Since Wednesday, South Korea has confirmed more than 70 additional cases of the COVID-19 virus, and a majority of the newly confirmed patients are from Daegu, 300 kilometers southeast of Seoul, and its surrounding North Gyeongsang Province, according to Seoul's health authorities. The total figure of confirmed cases stood at 104, including one death, as of Thursday.
"As a Health Protection measure, I've elevated the risk for USFK peninsula-wide personnel and installations to moderate until KCDC completes its contact trace procedures," USFK Commander Gen. Robert Abrams said, according to a release updated on Wednesday.
As proactive and precautionary measures, USFK prohibited all service members' non-essential travel to and from Daegu, and minimized off-installation travel.
"I highly request all family members, civilians and contractors do likewise regarding their travel as well," Abrams said.
"All USAG-Daegu and Area IV schools, child development centers and child and youth services activities will be closed Thursday, and we will make a decision regarding a Friday closure tomorrow," he added. USAG means U.S. army garrison.

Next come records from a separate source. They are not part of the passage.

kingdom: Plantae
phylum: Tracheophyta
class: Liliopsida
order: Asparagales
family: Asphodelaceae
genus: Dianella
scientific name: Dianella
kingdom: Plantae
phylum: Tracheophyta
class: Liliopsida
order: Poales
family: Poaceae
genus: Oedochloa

Visitors who are not performing essential missions or official business will be denied access to its military installations in Daegu for 24 hours from Thursday, and the directive is to be reassessed every 24 hours, according to the military.
USFK also implemented self-quarantine measures on all service members who have attended the New World Church, also known as Shincheonji Church of Jesus, since Feb. 9, while recommending the same measures for their family members, civilians and contractors.
Most of the newly confirmed patients in Daegu were found to have attended the same religious services as the country's 31st COVID-19 patient, which were held in Daegu earlier this month.
"I want to emphasize the care and well-being of our Daegu service members, families and civilians is a top priority of mine," Abrams said, calling for good hygiene practice as the best way to control the spread of virus.
No confirmed or suspected cases among U.S. service members and their family members have been reported so far, according to USFK officials.
USFK, meanwhile, dismissed rumors that families of U.S. soldiers in South Korea are preparing to evacuate to the U.S. due to the virus outbreak, adding that the military has shared its anti-virus steps on its website.